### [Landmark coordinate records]
● ● ●

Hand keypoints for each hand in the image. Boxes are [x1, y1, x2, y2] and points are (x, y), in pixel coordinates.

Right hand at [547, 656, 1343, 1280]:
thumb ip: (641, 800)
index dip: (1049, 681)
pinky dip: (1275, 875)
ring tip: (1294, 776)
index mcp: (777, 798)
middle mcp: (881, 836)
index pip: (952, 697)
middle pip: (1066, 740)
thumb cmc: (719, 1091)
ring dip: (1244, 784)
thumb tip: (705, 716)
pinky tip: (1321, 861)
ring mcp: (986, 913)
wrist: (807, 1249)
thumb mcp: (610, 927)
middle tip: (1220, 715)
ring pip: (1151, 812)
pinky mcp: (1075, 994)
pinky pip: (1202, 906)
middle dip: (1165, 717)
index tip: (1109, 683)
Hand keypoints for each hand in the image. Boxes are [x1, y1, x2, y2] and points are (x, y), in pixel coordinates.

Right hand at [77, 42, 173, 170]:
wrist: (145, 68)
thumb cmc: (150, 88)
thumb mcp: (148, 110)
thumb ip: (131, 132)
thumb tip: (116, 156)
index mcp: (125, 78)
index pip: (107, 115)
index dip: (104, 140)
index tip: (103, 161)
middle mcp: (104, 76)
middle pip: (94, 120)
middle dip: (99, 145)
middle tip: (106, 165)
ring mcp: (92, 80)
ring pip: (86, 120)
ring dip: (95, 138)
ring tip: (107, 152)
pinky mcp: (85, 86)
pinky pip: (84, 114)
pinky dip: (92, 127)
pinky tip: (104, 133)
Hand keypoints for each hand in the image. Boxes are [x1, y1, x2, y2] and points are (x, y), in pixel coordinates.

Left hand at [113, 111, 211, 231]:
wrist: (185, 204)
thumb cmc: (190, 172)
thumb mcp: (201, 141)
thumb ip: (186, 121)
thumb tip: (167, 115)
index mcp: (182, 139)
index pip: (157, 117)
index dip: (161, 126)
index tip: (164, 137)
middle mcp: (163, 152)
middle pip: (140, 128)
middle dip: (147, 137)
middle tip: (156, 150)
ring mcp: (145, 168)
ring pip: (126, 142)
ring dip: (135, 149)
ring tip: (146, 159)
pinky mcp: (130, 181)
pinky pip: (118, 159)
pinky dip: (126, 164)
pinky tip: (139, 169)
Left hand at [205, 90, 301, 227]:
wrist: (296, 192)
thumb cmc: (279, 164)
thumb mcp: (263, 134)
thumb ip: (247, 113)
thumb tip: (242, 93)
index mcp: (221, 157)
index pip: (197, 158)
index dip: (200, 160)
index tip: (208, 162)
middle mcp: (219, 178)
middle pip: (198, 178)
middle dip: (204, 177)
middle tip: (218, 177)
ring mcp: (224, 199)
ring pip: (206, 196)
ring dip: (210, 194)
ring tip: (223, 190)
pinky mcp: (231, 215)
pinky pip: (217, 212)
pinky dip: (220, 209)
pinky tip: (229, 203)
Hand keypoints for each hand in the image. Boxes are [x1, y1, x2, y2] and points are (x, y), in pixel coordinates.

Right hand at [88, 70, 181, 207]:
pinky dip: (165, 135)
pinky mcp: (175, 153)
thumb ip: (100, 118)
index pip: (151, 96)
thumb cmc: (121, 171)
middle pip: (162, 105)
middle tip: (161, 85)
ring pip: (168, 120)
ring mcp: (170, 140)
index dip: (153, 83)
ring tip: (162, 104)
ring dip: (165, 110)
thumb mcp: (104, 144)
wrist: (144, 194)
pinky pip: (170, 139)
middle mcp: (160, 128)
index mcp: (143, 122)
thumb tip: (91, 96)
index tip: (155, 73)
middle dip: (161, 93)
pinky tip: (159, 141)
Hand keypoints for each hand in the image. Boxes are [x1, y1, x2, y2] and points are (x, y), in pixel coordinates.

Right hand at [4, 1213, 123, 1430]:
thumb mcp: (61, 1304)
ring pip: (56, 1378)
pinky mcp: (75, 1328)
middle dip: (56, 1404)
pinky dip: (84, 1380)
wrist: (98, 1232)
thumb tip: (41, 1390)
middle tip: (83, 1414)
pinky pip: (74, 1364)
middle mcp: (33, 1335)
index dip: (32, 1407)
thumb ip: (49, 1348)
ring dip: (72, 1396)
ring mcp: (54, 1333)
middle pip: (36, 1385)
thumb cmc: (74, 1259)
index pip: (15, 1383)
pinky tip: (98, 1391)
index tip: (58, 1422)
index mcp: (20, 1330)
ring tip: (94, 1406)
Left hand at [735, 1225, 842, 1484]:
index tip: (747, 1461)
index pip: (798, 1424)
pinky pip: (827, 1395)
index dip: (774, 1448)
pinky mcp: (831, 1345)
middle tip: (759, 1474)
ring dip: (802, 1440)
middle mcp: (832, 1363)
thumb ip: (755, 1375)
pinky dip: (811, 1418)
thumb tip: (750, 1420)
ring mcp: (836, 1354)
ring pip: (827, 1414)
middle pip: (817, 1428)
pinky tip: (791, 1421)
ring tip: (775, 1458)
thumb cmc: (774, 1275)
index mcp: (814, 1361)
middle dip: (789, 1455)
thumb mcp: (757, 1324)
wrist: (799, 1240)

● ● ●

### [What you are asked to do]
Word for word, restate the lines above.

### [Answer to the problem]
Hand keypoints for each hand in the image. Boxes are [x1, y1, x2, y2] and points are (x, y), in pixel coordinates.

Right hand at [547, 656, 1343, 1280]:
thumb ip: (641, 800)
index dip: (1049, 681)
pinky dip: (1275, 875)
ring tip: (1294, 776)
index mcp: (777, 798)
middle mcp: (881, 836)
index pip: (952, 697)
middle pip: (1066, 740)
thumb cmc: (719, 1091)
ring dip: (1244, 784)
thumb tip: (705, 716)
pinky tip: (1321, 861)
ring mcp: (986, 913)
wrist: (807, 1249)
thumb mcp: (610, 927)
middle tip: (1220, 715)
ring pip: (1151, 812)
pinky mcp: (1075, 994)
pinky pip: (1202, 906)
middle dip: (1165, 717)
index tip: (1109, 683)
Hand keypoints for each hand in the image. Boxes are [x1, y1, x2, y2] and points are (x, y), in pixel coordinates.

Right hand at [77, 42, 173, 170]:
wrist: (145, 68)
thumb cmc: (150, 88)
thumb mcp: (148, 110)
thumb ip: (131, 132)
thumb tip: (116, 156)
index mcp: (125, 78)
index pip: (107, 115)
index dip: (104, 140)
index tip: (103, 161)
middle mcp: (104, 76)
middle pip: (94, 120)
middle dip: (99, 145)
middle tip: (106, 165)
ring mcp: (92, 80)
ring pip: (86, 120)
ring dip: (95, 138)
ring tip: (107, 152)
pinky mcp: (85, 86)
pinky pip: (84, 114)
pinky dip: (92, 127)
pinky tip: (104, 133)
Hand keypoints for each hand in the image. Boxes are [x1, y1, x2, y2] and points are (x, y), in pixel coordinates.

Left hand at [113, 111, 211, 231]:
wrist: (185, 204)
thumb cmc: (190, 172)
thumb mcp: (201, 141)
thumb ip: (186, 121)
thumb tip: (167, 115)
index mcp: (182, 139)
index pip: (157, 117)
index dip: (161, 126)
index tip: (164, 137)
middle mcp: (163, 152)
middle pip: (140, 128)
middle dip: (147, 137)
middle tip: (156, 150)
ring mcp: (145, 168)
ring pip: (126, 142)
ring dip: (135, 149)
ring tip: (146, 159)
pinky mcp: (130, 181)
pinky pip: (118, 159)
pinky dip: (126, 164)
pinky tip: (139, 169)
Left hand at [205, 90, 301, 227]:
wrist: (296, 192)
thumb cmc: (279, 164)
thumb mcp: (263, 134)
thumb ip: (247, 113)
thumb tip: (242, 93)
index mcp: (221, 157)
index pip: (197, 158)
index dip: (200, 160)
index tip: (208, 162)
middle mcp: (219, 178)
middle pip: (198, 178)
middle dip: (204, 177)
middle tip: (218, 177)
ring mcp: (224, 199)
ring pip: (206, 196)
ring dip: (210, 194)
ring tip: (223, 190)
pinky mcp: (231, 215)
pinky pip: (217, 212)
pinky dip: (220, 209)
pinky tip: (229, 203)
Hand keypoints for each hand in the image. Boxes are [x1, y1, x2, y2] and points are (x, y), in pixel coordinates.

Right hand at [88, 70, 181, 207]:
pinky dip: (165, 135)
pinky mcp: (175, 153)
thumb ip: (100, 118)
index pip: (151, 96)
thumb cmc: (121, 171)
middle pip: (162, 105)
middle tip: (161, 85)
ring pip: (168, 120)
ring mcp: (170, 140)
index dip: (153, 83)
ring tip: (162, 104)
ring dip: (165, 110)
thumb mcp: (104, 144)
wrist: (144, 194)
pinky pip: (170, 139)
middle mcp: (160, 128)
index mcp: (143, 122)
thumb tip: (91, 96)
index tip: (155, 73)
middle dip: (161, 93)
pinky tip: (159, 141)
Hand keypoints for each hand in the image. Boxes are [x1, y1, x2, y2] and points are (x, y), in pixel coordinates.

Right hand at [4, 1213, 123, 1430]:
thumb mcp: (61, 1304)
ring pip: (56, 1378)
pinky mcp: (75, 1328)
middle dip: (56, 1404)
pinky dip: (84, 1380)
wrist: (98, 1232)
thumb tip: (41, 1390)
middle tip: (83, 1414)
pinky pip: (74, 1364)
middle mcp: (33, 1335)
index dip: (32, 1407)
thumb ip: (49, 1348)
ring dip: (72, 1396)
ring mcp: (54, 1333)
middle pip: (36, 1385)
thumb cmc: (74, 1259)
index pip: (15, 1383)
pinky tip: (98, 1391)
index tip: (58, 1422)
index mcp: (20, 1330)
ring tip: (94, 1406)
Left hand at [735, 1225, 842, 1484]:
index tip: (747, 1461)
index pip: (798, 1424)
pinky pip: (827, 1395)
index dip: (774, 1448)
pinky mcp: (831, 1345)
middle tip: (759, 1474)
ring dip: (802, 1440)
middle mcp: (832, 1363)
thumb ip: (755, 1375)
pinky dip: (811, 1418)
thumb tip: (750, 1420)
ring mcp: (836, 1354)
ring pip: (827, 1414)
middle pip: (817, 1428)
pinky tip: (791, 1421)
ring tip: (775, 1458)
thumb cmc: (774, 1275)
index mcp: (814, 1361)
middle dip: (789, 1455)
thumb mcp: (757, 1324)
wrist: (799, 1240)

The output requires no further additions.